Many people want to collect street art, but there are issues with taking it directly from the street. Annabelle Gauberti, president of ialci, explains the issues you need to be aware of. Read it in Private Art Investor.
Works of street art can be found and bought in reputable art galleries, which legitimately represent famous street artists such as C215, Banksy and Invader.
This type of works of street art, which were purposefully created and then placed on consignment by the street artists in selected galleries, each comes with a certificate of authenticity.
However, some works of street art are found – and collected – directly in the streets, as a result of the illegal activities that these same street artists perform. For example, French street artist Invader is famous for circulating in Paris and other cities at night, then gluing his famous mosaic graffiti representing colourful space invaders on buildings and walls .
If a collector, who found the work of art in the streets, decides to sell that piece of street art either through a gallery or a broker, how can he make sure that such sale is lawful?
Before we answer this question, we need to check who owns the work of street art, which was gathered from the streets.
Unfortunately, there is no clear-cut answer to this question.
Before putting the work of street art in the public domain, on a wall, concrete sidewalk, etc. the artwork, and any copyright in such artwork, belonged to the street artist, of course.
However, by adding this work of street art on a wall, sidewalk, door, without asking for prior authorisation from the owner of such wall, sidewalk or door, then the street artist commits a crime.
In France, for example, the author of an unauthorised graffiti may be liable to a fine of Eu3,750 as well as community service if the damage caused to walls, vehicles, public alleys or urban assets is “light”. When it is not, the author may be sentenced to seven years of jail time as well as a Eu100,000 fine.
Therefore, pursuant to article L112-1 of the French intellectual property code and the most recent French case law, when the creative work is illicit, it will not benefit from the protection of copyright afforded by the French intellectual property code.
Moreover, the author of a criminal act consisting in degrading a wall or pieces of urban furniture (trains, letter boxes, etc.) does not have any incentive to come forward and be recognised as the author of such degradations (since the police and criminal courts could come after him if he admits that he is responsible).
There is therefore a “legal void”, in this situation, because the street artist, who puts the work of street art in the streets without obtaining prior authorisation, “looses” his ownership rights in the art object as well as his copyright in such art object.
Is the person who collects this illegal work of street art, in the streets, the new owner of this piece of street art, then?
De facto, yes, because this collector of the illegal work of street art has the physical possession of the art object.
However, this “gatherer” of the work of street art is definitely not the owner of the copyright in the work of street art.

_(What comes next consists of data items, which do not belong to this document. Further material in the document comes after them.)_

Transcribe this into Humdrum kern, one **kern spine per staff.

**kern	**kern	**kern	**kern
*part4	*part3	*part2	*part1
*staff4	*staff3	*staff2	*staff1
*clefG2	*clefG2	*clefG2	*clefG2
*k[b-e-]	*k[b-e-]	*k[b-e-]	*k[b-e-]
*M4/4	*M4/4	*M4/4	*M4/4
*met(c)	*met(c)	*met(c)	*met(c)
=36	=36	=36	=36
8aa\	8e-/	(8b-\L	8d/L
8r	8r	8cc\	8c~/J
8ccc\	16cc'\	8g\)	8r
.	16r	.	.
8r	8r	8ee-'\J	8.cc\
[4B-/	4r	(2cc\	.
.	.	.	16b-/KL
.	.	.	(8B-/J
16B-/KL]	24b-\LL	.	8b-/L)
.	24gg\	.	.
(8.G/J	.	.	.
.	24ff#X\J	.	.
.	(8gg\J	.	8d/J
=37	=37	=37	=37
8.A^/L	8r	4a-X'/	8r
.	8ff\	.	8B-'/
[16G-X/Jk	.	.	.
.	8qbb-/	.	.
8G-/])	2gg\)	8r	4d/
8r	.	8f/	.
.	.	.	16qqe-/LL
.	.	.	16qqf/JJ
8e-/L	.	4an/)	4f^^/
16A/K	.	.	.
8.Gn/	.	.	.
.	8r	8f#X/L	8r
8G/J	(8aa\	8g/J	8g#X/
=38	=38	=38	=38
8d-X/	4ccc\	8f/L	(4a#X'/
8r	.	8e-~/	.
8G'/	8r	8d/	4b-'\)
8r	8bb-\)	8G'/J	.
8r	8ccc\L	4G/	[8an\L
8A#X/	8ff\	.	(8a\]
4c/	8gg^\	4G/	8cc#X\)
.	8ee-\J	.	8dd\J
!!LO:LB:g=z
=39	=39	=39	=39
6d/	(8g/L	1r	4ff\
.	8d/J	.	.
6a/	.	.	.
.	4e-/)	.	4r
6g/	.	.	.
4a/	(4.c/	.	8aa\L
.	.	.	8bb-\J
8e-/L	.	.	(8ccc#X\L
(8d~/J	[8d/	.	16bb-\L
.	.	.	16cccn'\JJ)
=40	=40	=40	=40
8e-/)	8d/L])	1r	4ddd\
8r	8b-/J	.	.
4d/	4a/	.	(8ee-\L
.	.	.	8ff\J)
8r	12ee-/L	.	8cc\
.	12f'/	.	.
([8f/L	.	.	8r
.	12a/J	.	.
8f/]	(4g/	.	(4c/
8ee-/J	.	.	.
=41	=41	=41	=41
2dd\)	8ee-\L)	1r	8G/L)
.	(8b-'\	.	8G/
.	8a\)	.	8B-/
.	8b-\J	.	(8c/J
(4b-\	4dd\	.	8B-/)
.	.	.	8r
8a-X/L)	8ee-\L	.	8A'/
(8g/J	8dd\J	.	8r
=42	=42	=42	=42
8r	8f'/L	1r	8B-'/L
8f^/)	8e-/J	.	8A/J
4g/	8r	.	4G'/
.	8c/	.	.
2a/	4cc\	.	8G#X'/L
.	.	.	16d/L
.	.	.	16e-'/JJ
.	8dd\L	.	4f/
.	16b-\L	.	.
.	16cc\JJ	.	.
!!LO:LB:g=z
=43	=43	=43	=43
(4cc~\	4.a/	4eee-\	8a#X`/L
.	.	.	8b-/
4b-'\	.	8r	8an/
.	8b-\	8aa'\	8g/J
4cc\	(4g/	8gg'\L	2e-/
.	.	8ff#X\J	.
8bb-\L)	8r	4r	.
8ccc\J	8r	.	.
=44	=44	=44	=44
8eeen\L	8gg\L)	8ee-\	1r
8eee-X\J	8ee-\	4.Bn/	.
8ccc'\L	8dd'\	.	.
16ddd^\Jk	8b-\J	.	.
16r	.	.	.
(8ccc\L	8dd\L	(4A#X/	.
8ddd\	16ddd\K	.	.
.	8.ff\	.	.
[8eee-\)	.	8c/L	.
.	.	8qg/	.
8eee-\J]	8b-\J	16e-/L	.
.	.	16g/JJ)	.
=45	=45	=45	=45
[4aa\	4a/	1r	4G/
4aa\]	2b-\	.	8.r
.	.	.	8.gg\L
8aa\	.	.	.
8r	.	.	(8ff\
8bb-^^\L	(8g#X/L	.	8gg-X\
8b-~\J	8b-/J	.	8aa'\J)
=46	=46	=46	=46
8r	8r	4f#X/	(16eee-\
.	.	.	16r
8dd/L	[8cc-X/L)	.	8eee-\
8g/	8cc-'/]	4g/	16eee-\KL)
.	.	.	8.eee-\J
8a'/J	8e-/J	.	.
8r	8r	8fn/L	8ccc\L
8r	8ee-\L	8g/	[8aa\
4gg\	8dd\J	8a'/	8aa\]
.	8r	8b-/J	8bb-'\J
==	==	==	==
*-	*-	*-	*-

Indeed, this copyright was lost when the work of street art was put illegally in the streets, by the street artist.
This “legal void” creates a lot of complications and potentially, high risks of litigation should a sale of a work of street art gathered from the streets, be contested by the creator of this work – the street artist.
I therefore recommend sellers of works of street art collected in the streets to ask for prior written authorisation and agreement from the street artist, or his or her heirs if the street artist is no longer alive. If possible, it would be also very useful to obtain a certificate of authenticity from the artist, in relation to this work of art.

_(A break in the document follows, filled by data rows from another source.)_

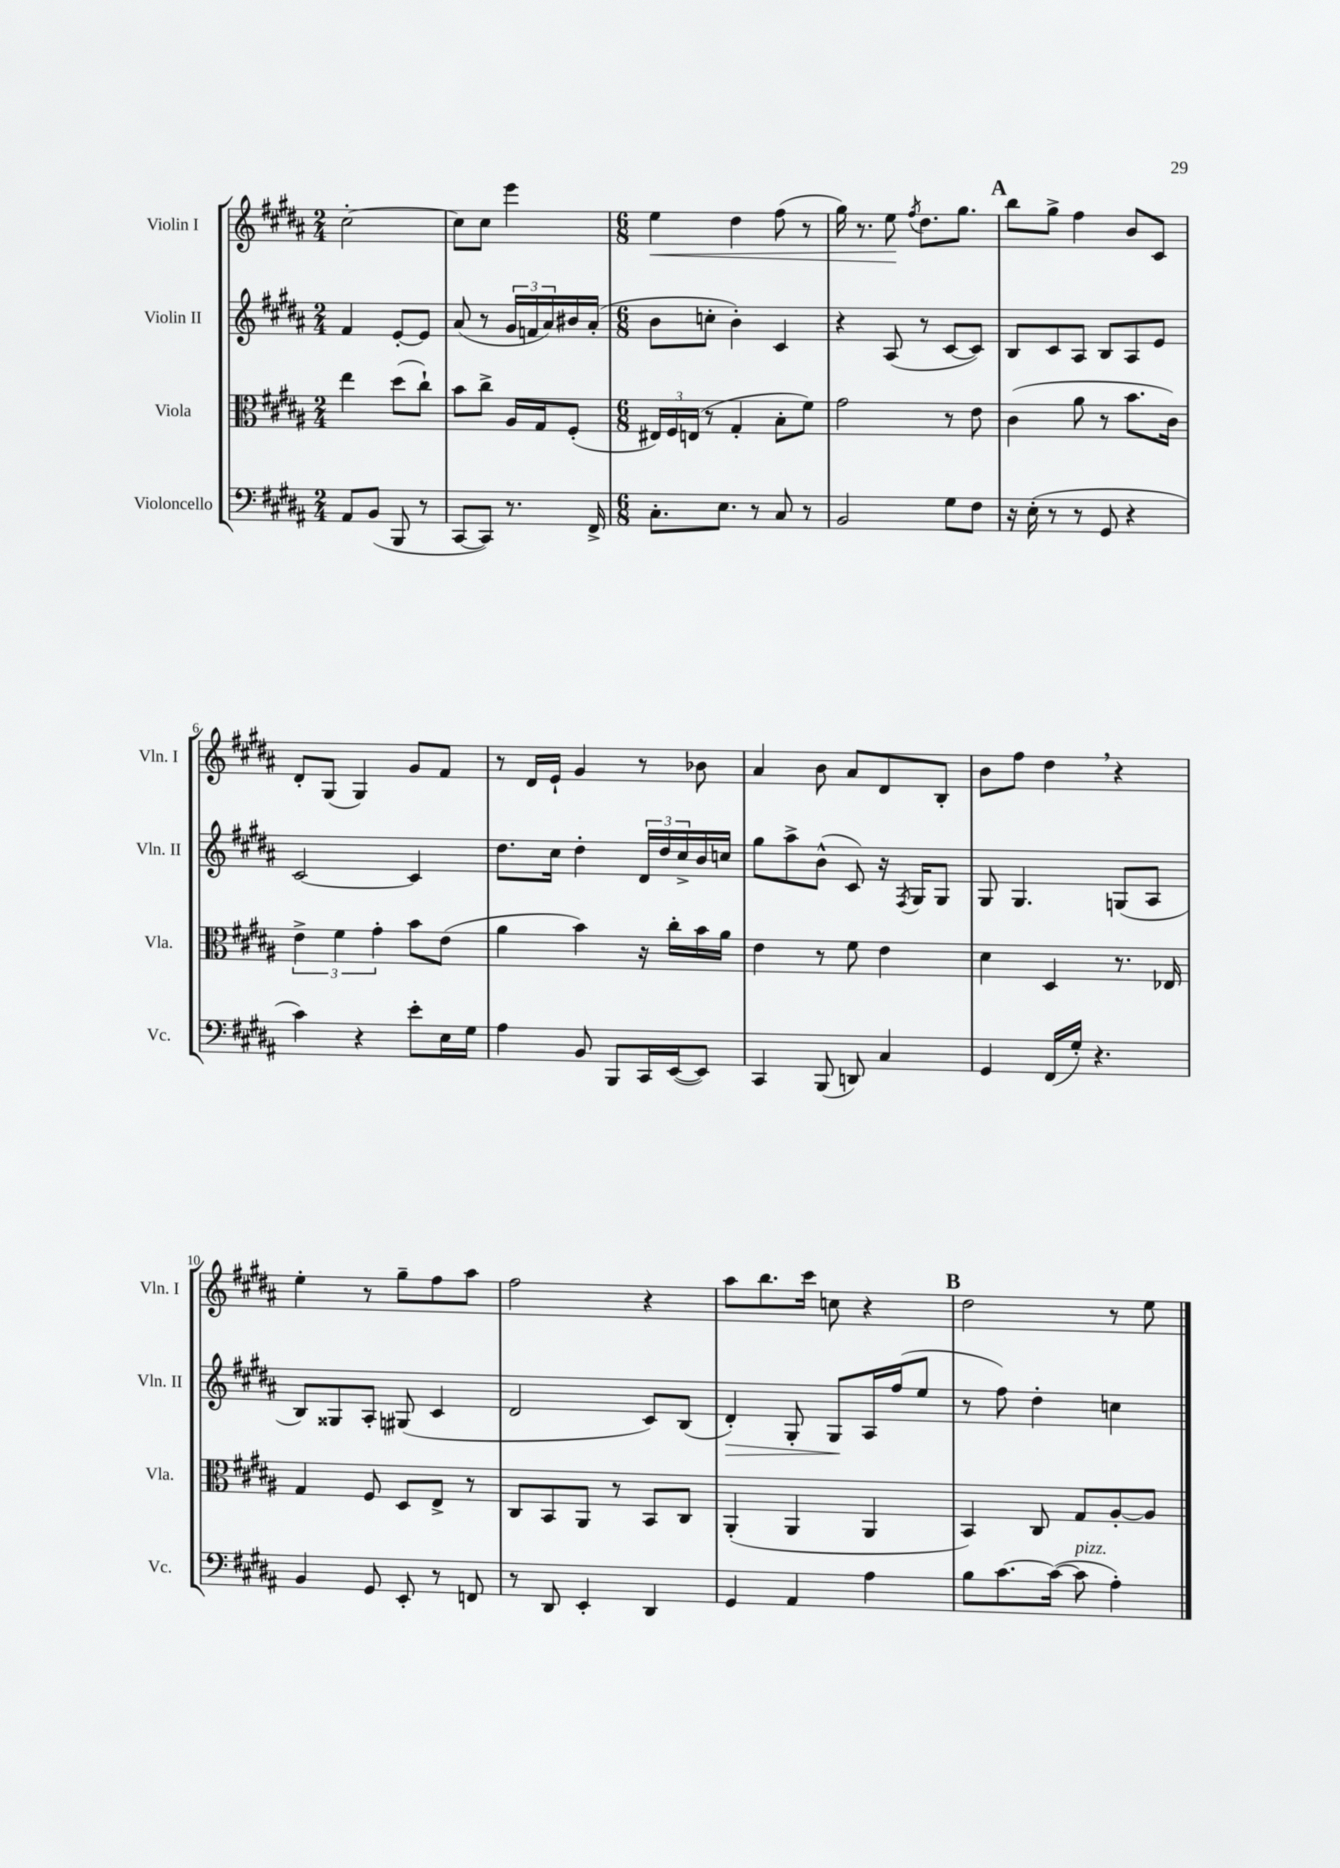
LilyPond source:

<<
\new StaffGroup <<
\new Staff = "s0" \with { instrumentName = "Violin I" shortInstrumentName = "Vln. I" } {
    \clef treble \key b \major \numericTimeSignature \time 2/4
    cis''2~-. |
    cis''8 cis''8 e'''4 |
    \numericTimeSignature \time 6/8 e''4\< dis''4 fis''8( r8 |
    gis''16) r8. e''8\! \acciaccatura { fis''8 } dis''8. gis''8. |
    \mark \markup { \bold "A" } b''8 gis''8-> fis''4 b'8 cis'8 |
    dis'8-. gis8( gis4) gis'8 fis'8 |
    r8 dis'16 e'16-! gis'4 r8 bes'8 |
    ais'4 b'8 ais'8 dis'8 b8-. |
    b'8 fis''8 dis''4 \breathe r4 |
    e''4-. r8 gis''8-- fis''8 ais''8 |
    fis''2 r4 |
    ais''8 b''8. cis'''16 c''8 r4 |
    \mark \markup { \bold "B" } dis''2 r8 e''8 \bar "|." |
}
\new Staff = "s1" \with { instrumentName = "Violin II" shortInstrumentName = "Vln. II" } {
    \clef treble \key b \major \numericTimeSignature \time 2/4
    fis'4 e'8~-. e'8 |
    ais'8( r8 \tuplet 3/2 { gis'16 f'16 ais'16) } bis'16 ais'16-.( |
    \numericTimeSignature \time 6/8 b'8 c''8-. b'4-.) cis'4 |
    r4 ais8( r8 cis'8~ cis'8) |
    \mark \markup { \bold "A" } b8 cis'8 ais8 b8 ais8 e'8 |
    cis'2~ cis'4 |
    dis''8. cis''16 dis''4-. \tuplet 3/2 { dis'16 dis''16 cis''16-> } b'16 c''16 |
    gis''8 ais''8-> b'8-^( cis'8) r16 \acciaccatura { fis8 } gis16 gis8 |
    gis8 gis4. g8( ais8 |
    b8) gisis8 ais8-. gis8( cis'4 |
    dis'2 cis'8) b8( |
    dis'4-.\>) gis8-. gis8\! ais16 fis''16( e''8 |
    \mark \markup { \bold "B" } r8 fis''8) dis''4-. c''4 \bar "|." |
}
\new Staff = "s2" \with { instrumentName = "Viola" shortInstrumentName = "Vla." } {
    \clef alto \key b \major \numericTimeSignature \time 2/4
    e''4 dis''8( cis''8-!) |
    b'8 cis''8-> ais16 gis16 fis8-.( |
    \numericTimeSignature \time 6/8 \tuplet 3/2 { eis16) fis16 e16( } r8 gis4-. b8-. fis'8) |
    gis'2 r8 e'8 |
    \mark \markup { \bold "A" } cis'4( ais'8 r8 b'8. cis'16) |
    \tuplet 3/2 { e'4-> fis'4 gis'4-. } b'8 e'8( |
    ais'4 b'4) r16 cis''16-. b'16 ais'16 |
    e'4 r8 fis'8 e'4 |
    dis'4 dis4 r8. ees16 |
    gis4 fis8 dis8 e8-> r8 |
    cis8 b,8 ais,8 r8 b,8 cis8 |
    ais,4-.( ais,4 ais,4 |
    \mark \markup { \bold "B" } b,4) cis8 gis8 ais8~-. ais8 \bar "|." |
}
\new Staff = "s3" \with { instrumentName = "Violoncello" shortInstrumentName = "Vc." } {
    \clef bass \key b \major \numericTimeSignature \time 2/4
    ais,8 b,8( b,,8 r8 |
    cis,8~ cis,8) r8. fis,16-> |
    \numericTimeSignature \time 6/8 cis8.-. e8. r8 cis8 r8 |
    b,2 gis8 fis8 |
    \mark \markup { \bold "A" } r16 e16-.( r8 r8 gis,8 r4 |
    cis'4) r4 e'8-. e16 gis16 |
    ais4 b,8 b,,8 cis,16 e,16~( e,8) |
    cis,4 b,,8( d,8) cis4 |
    gis,4 fis,16( gis16-.) r4. |
    b,4 gis,8 e,8-. r8 f,8 |
    r8 dis,8 e,4-. dis,4 |
    gis,4 ais,4 ais4 |
    \mark \markup { \bold "B" } b8 cis'8.~ cis'16~( cis'8^\markup { \italic "pizz." } ais4-.) \bar "|." |
}
>>
>>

Such agreement with the street artist would most definitely entail money changing hands, between the “gatherer” of the work of art in the streets and the street artist, upon the completion of the sale with a buyer.
However, I advise my clients to reach such an agreement before the sale of the art work, since any early financial arrangement made between the “gatherer” of the work of street art and the street artist is better than long, costly and stressful litigation post-sale of the work of street art.

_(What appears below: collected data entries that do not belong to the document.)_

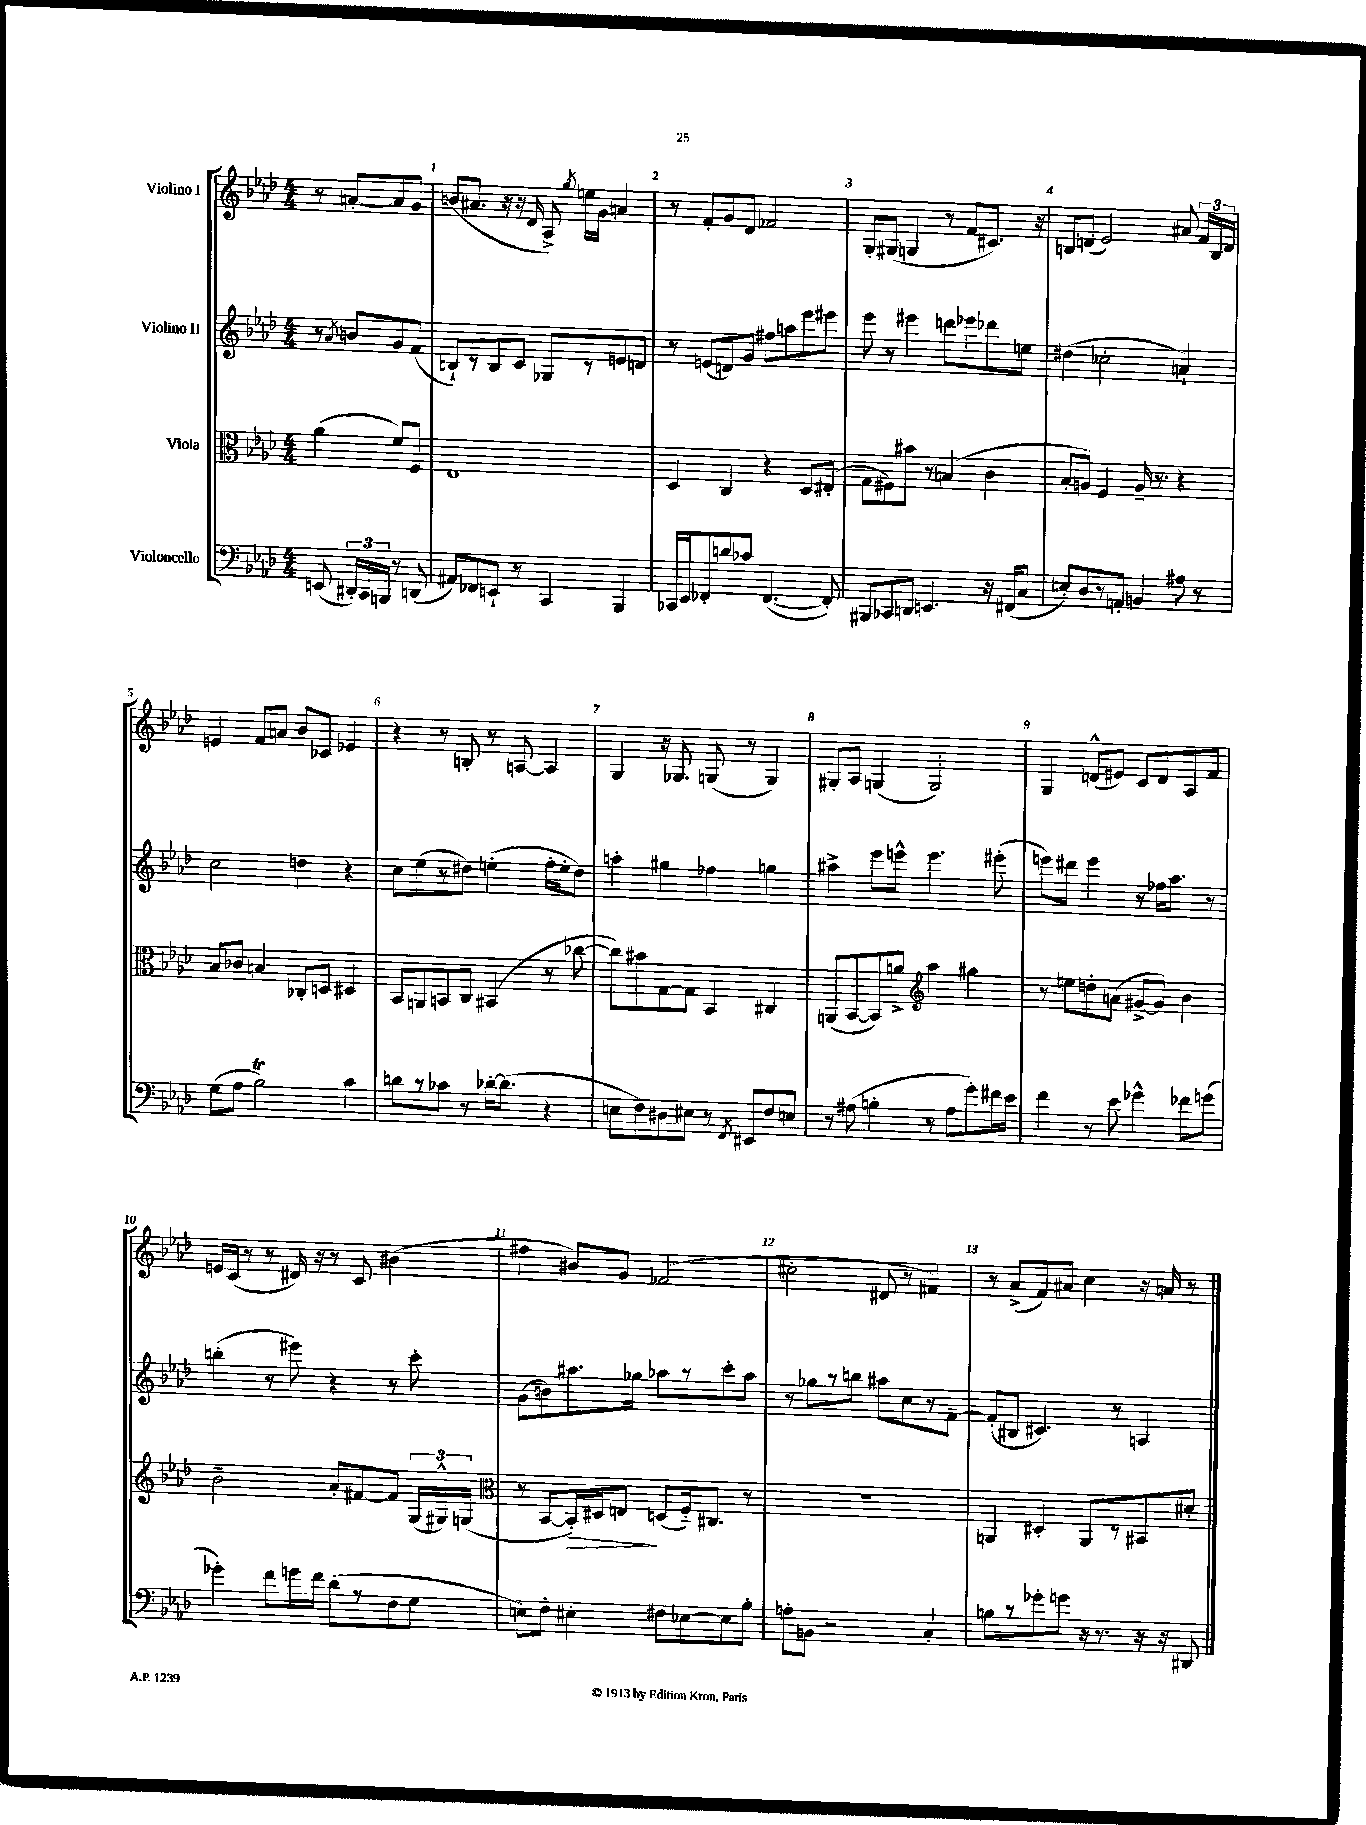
<<
\new StaffGroup <<
\new Staff = "s0" \with { instrumentName = "Violino I" } {
    \clef treble \key aes \major \numericTimeSignature \time 4/4 \partial 2
    \autoBeamOff r8 a'8[~-. a'8 g'8] |
    b'8[( ais'8.] r16 r16 des'16 aes8->) \acciaccatura { g''8 } e''16[ g'16] a'4 |
    r8 f'8[-. g'8 des'8] fes'2 |
    g8[-. gis8]( g4 r8 f'8[ cis'8.]) r16 |
    b8[ d'8]( ees'2) ais'8 \tuplet 3/2 { f'16[ b16 d'16] } |
    e'4 f'8[ a'8] bes'8[ ces'8] ees'4 |
    r4 r8 b8-. r8 a8~ a4 |
    g4 r16 ges8. g8( r8 g4) |
    gis8[-. aes8] g4( g2) |
    g4 d'8[-^( eis'8]) c'8[ d'8 aes8 f'8] |
    e'16[ c'16]( r8 r8 dis'16) r16 r8 c'8 bis'4( |
    fis''4 bis'8[) g'8] fes'2( |
    cis''2-. dis'8 r8 fis'4) |
    r8 aes'8[->( f'8) ais'8] c''4 r16 a'16 r8 \bar "|." |
}
\new Staff = "s1" \with { instrumentName = "Violino II" } {
    \clef treble \key aes \major \numericTimeSignature \time 4/4 \partial 2
    \autoBeamOff r8 \acciaccatura { aes'8 } b'8[ g'8 f'8]( |
    b8[-!) r8 b8 c'8] ges8[ r8 e'8 d'8] |
    r8 e'8[( d'8) g'8] fis''8[ a''8 ees'''8 eis'''8] |
    ees'''8 r8 eis'''4 d'''8[ ees'''8 des'''8 e''8] |
    dis''4( ces''2-. a'4-!) |
    c''2 d''4 r4 |
    c''8[ ees''8( r8 dis''8]) e''4-.( f''16[-. e''16-. dis''8]) |
    a''4-. gis''4 fes''4 g''4 |
    ais''4-> ees'''8[ e'''8]-^ e'''4. eis'''8-.( |
    e'''8[) dis'''8] e'''4 r8 fes''16[ aes''8.] r8 |
    b''4-.( r8 eis'''8) r4 r8 c'''8-. |
    g'8[( b'8) ais''8. ges''16] aes''8[ r8 c'''8-. aes''8] |
    r8 ges''8[ r8 b''8] ais''8[ c''8 r8 f'8]~-- |
    f'8[-.( bis8] cis'4.) r8 a4 \bar "|." |
}
\new Staff = "s2" \with { instrumentName = "Viola" } {
    \clef alto \key aes \major \numericTimeSignature \time 4/4 \partial 2
    \autoBeamOff aes'4( f'8[) f8] |
    ees1 |
    des4 c4 r4 des8[ eis8]-.( |
    g8[ fis8) bis'8] r8 b4( c'4 |
    bes8[-. a8]) f4 a16-- r8. r4 |
    bes8[ ces'8] b4 ces8[-. d8] dis4 |
    bes,8[ a,8 b,8 c8] bis,4( r8 ces''8~ |
    ces''8[) bis'8 g8~ g8] bes,4 cis4 |
    a,8[( bes,8~ bes,8) a'8]-> \clef treble aes''4 gis''4 |
    r8 e''8[ d''8-. a'8]( gis'8[~-> gis'8]) bes'4 |
    bes'2-- aes'8[-. fis'8~ fis'8] \tuplet 3/2 { g16[( gis16-^) g16]( } |
    \clef alto r8 bes,8[~ bes,16-.\>) dis16 e8]\! d8[( f16-_) cis8.] r8 |
    R1 |
    a,4 dis4-. a,8[ r8 bis,8 dis'8]-. \bar "|." |
}
\new Staff = "s3" \with { instrumentName = "Violoncello" } {
    \clef bass \key aes \major \numericTimeSignature \time 4/4 \partial 2
    \autoBeamOff e,8( \tuplet 3/2 { dis,16[-.) c,16 b,,16] } r8 d,8( |
    ais,8[) fes,8 e,8]-! r8 c,4 bes,,4 |
    ces,16[ ees,16 fes,8-. d'8 ces'8] fes,4.~( fes,8-.) |
    bis,,8[ ces,8 d,8] e,4. r16 fis,16[( c8] |
    e8[-.) des8 r8 a,8]-. b,4 ais8 r8 |
    g8[( aes8] bes2\trill) c'4 |
    d'8[ r8 ces'8] r8 des'16[~-. des'8.]( r4 |
    e8[ f8) dis8 eis8] r8 \acciaccatura { f,8 } eis,8[ f8 e8] |
    r8 ais8( b4-. r8 ais8[ g'8-.) fis'16 ees'16] |
    f'4 r8 ees'8 ges'4-^ fes'8[ g'8]( |
    ges'4-.) f'8[ g'16 f'16] des'8[( r8 f8 g8] |
    e8[) f8]-. eis4-. fis8[ ees8~ ees8 bes8]-. |
    a8[-. b,8] r2 c4-. |
    b8[ r8 ges'8-. g'8] r16 r8. r16 r16 dis,8 \bar "|." |
}
>>
>>
\layout { \context { \Score \override BarNumber.break-visibility = ##(#f #t #t) barNumberVisibility = #all-bar-numbers-visible } }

From the viewpoint of the buyer of the work of street art, I believe that he will want to do some due diligence on the art work, before committing to any sale contract.
The common standards, in relation to due diligence applicable to the trade of an art work, are as follows:
– Checking the vendor’s title. Where doubt arises, a specific check into the Art Loss Register, the ICOM red lists and the database of Interpol might be necessary.
– Checking the goods’ authenticity. Where necessary, request an expert’s certificate.
Street art is becoming an increasingly larger part of the contemporary art market, with sky-rocketing sales at auctions and in the secondary market. However, because of the illegal nature of “putting” a work of street art in the streets, it is more complex now to complete successful and lawful sales transactions of works of street art.